Search code examples
delphidelphi-2007

Delphi UTF8ToAnsi failure


When I use UTF8ToAnsi on this string, the result is empty. Any idea why that might be?

msgid "2. Broughton, PMG. ^iJournal of Automatic Chemistry.^n ^lVol 6. No 2. (April – June 1984) pp 94-95."

This demonstrates the problem:

procedure TForm1.FormShow(Sender: TObject);
begin
Memo1.Lines.Text :=
  '<<' +
  UTF8ToANSI('msgid "2. Broughton, PMG. ^iJournal of Automatic Chemistry.^n^lVol 6. No 2. (April – June 1984) pp 94-95."') +
  '>>';
end;

which produces

"<<>>"


Solution

  • Your code fails because what you pass is not UTF-8 encoded. What you pass this function is actually ANSI encoded. When Utf8Decode receives that text, it attempts to decode it and when it encounters the malformed bytes, bytes that are not UTF-8, it bails out and returns the empty string.

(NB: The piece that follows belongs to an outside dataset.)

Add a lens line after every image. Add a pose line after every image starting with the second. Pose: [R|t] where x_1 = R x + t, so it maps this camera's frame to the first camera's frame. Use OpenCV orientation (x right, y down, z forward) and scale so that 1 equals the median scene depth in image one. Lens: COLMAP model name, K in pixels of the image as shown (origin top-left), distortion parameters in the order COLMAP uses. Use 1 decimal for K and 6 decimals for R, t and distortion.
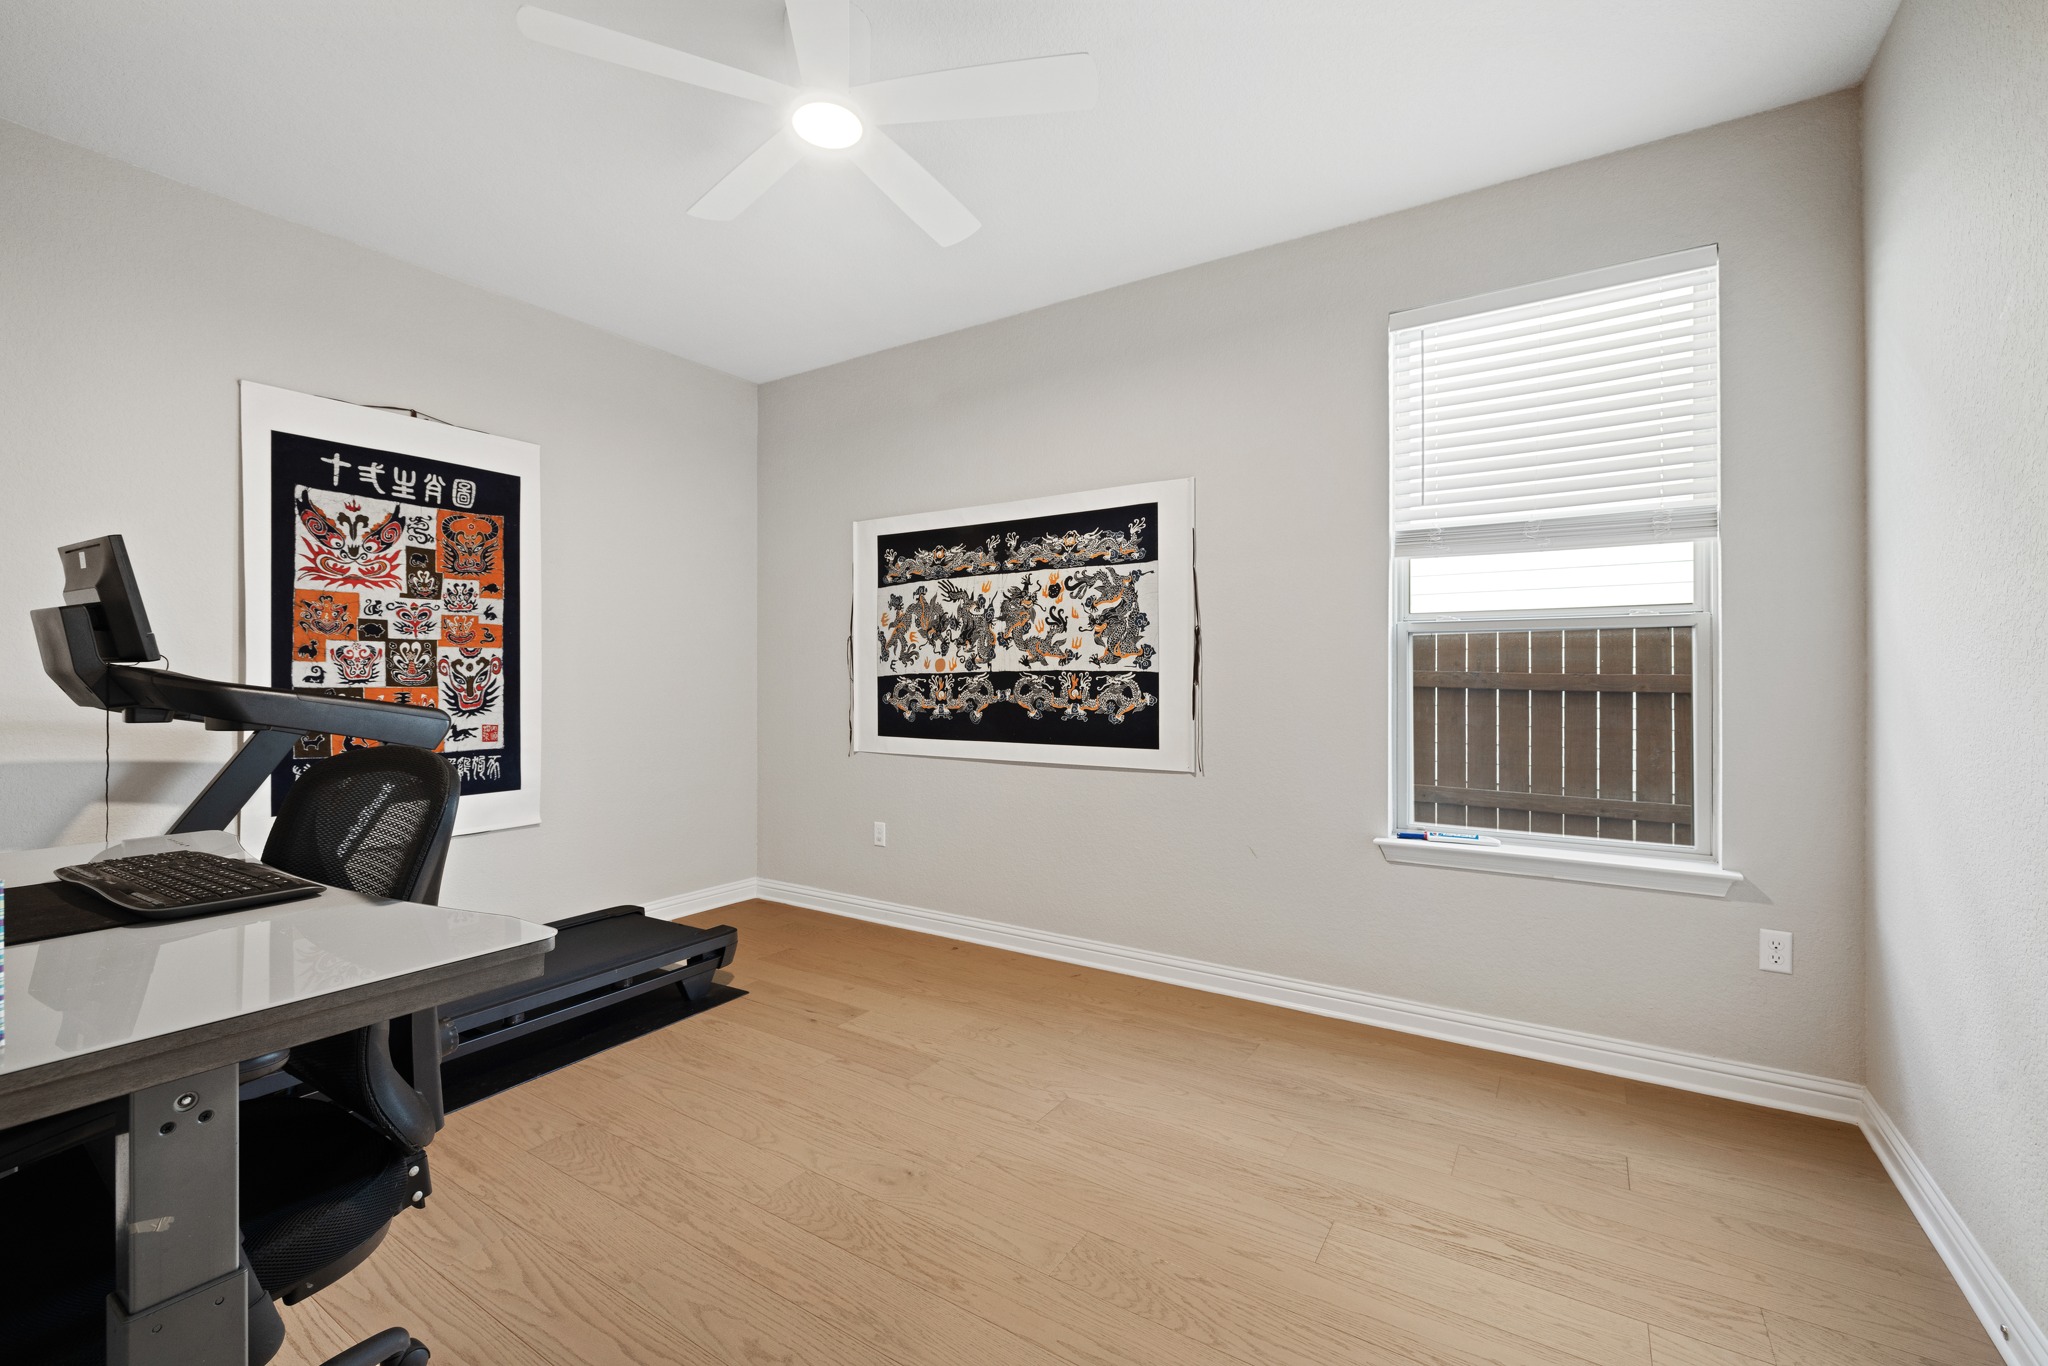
lens RADIAL K [[863.3, 0, 1023.8], [0, 863.3, 678.1], [0, 0, 1]] dist [-0.000119, 0.000032]
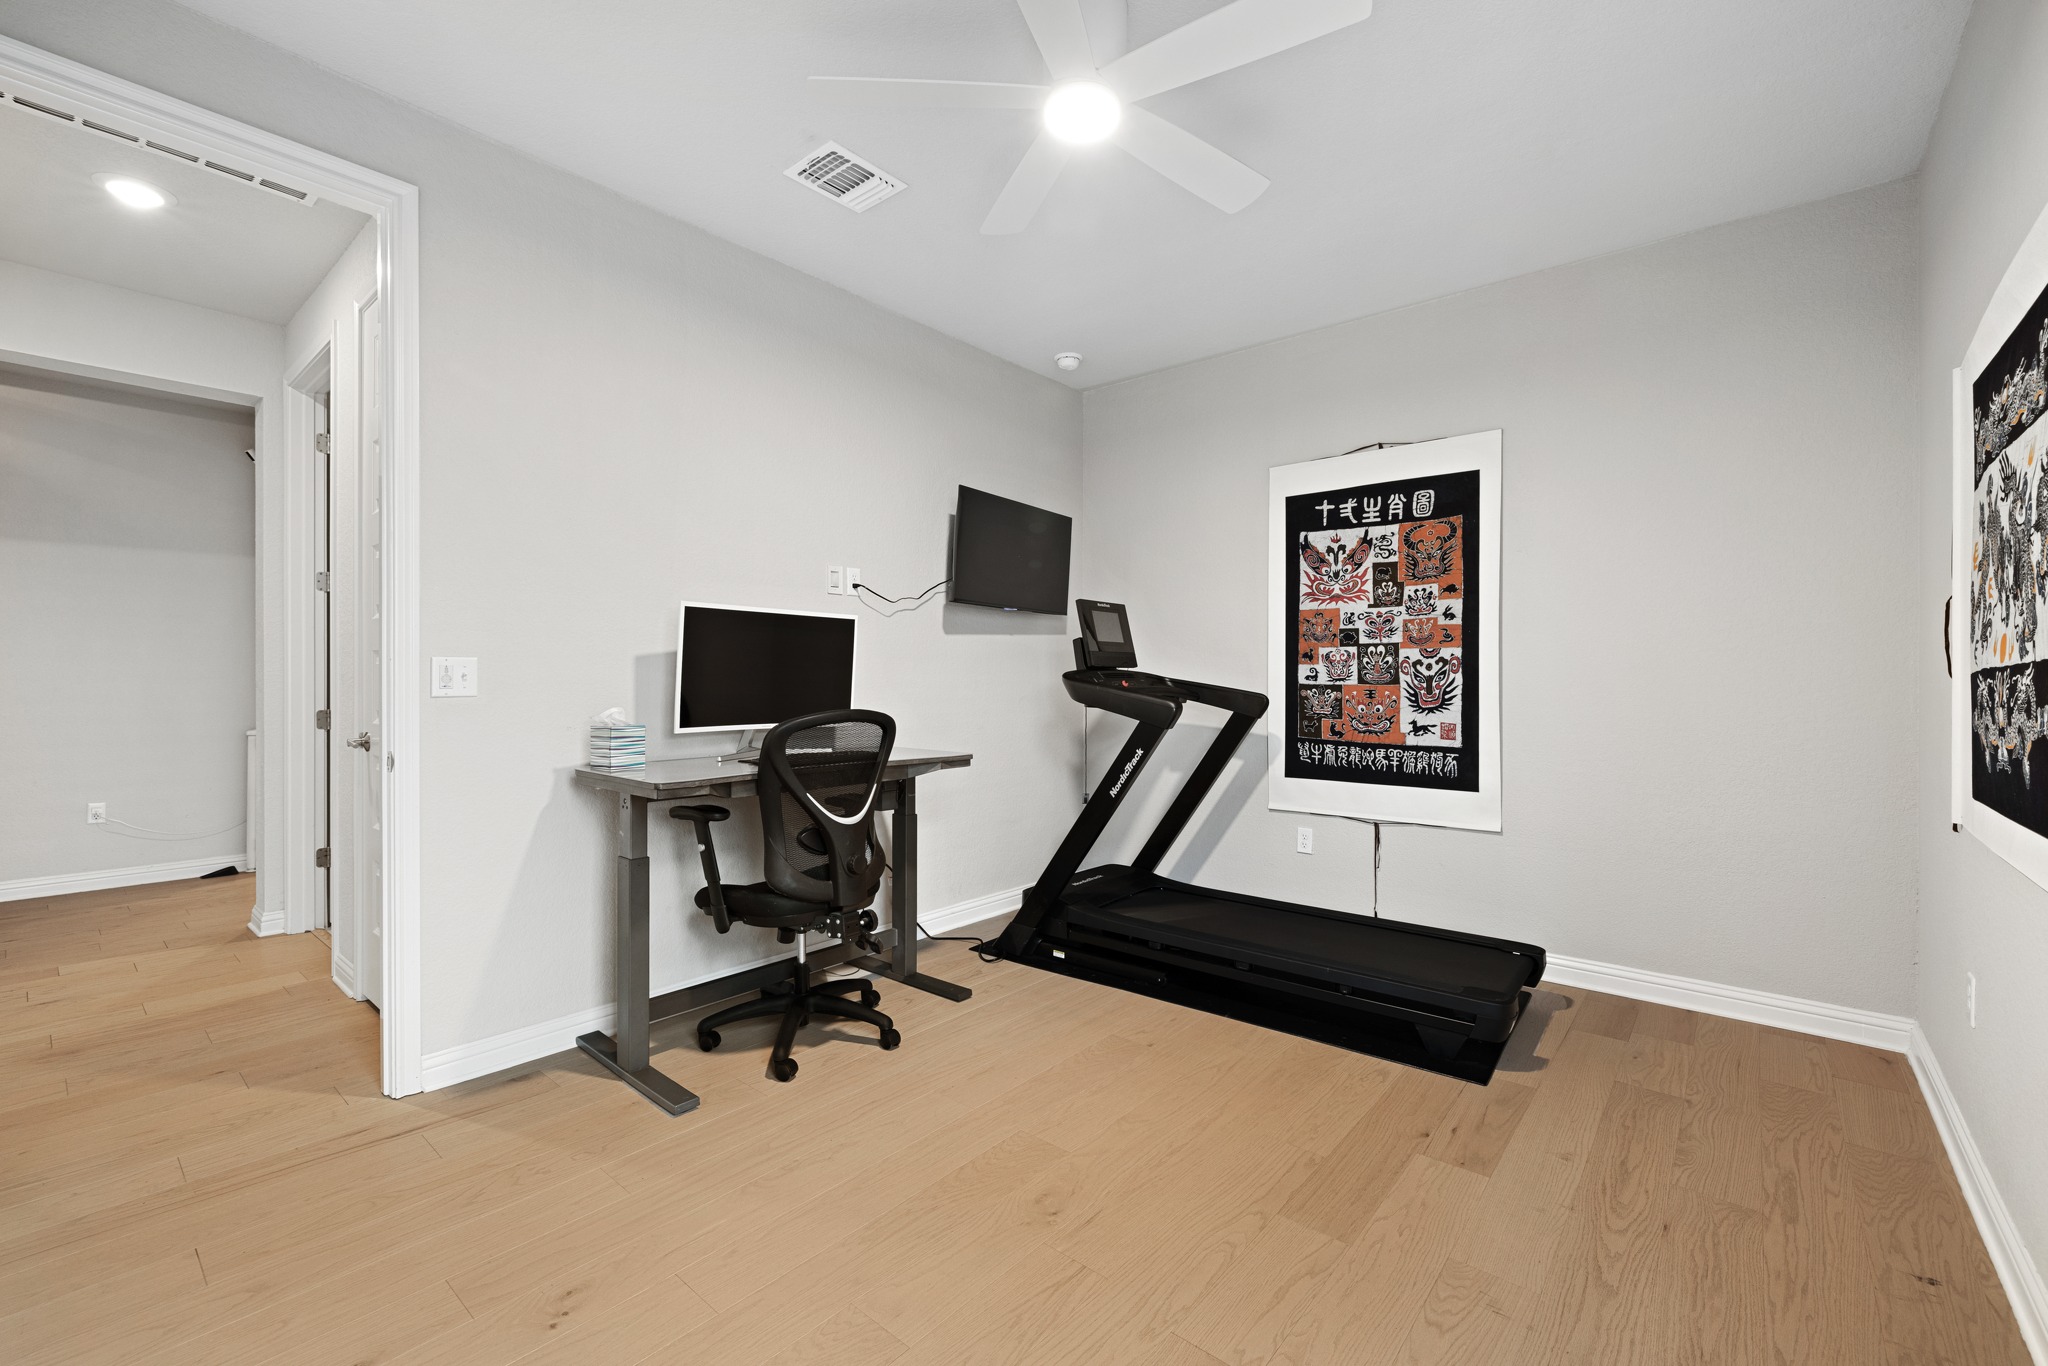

    The problem character is the dash in April – June 1984 which is an n-dash. In ANSI that is encoded as #150. When you attempt to interpret that as UTF-8, that #150 is not a single byte encoding of a character, and is also invalid as the first byte of a multi-byte sequence. Hence the failure.

    To solve your actual problem, you'll need to work out why you have data that is not UTF-8 in a place where you expect UTF-8.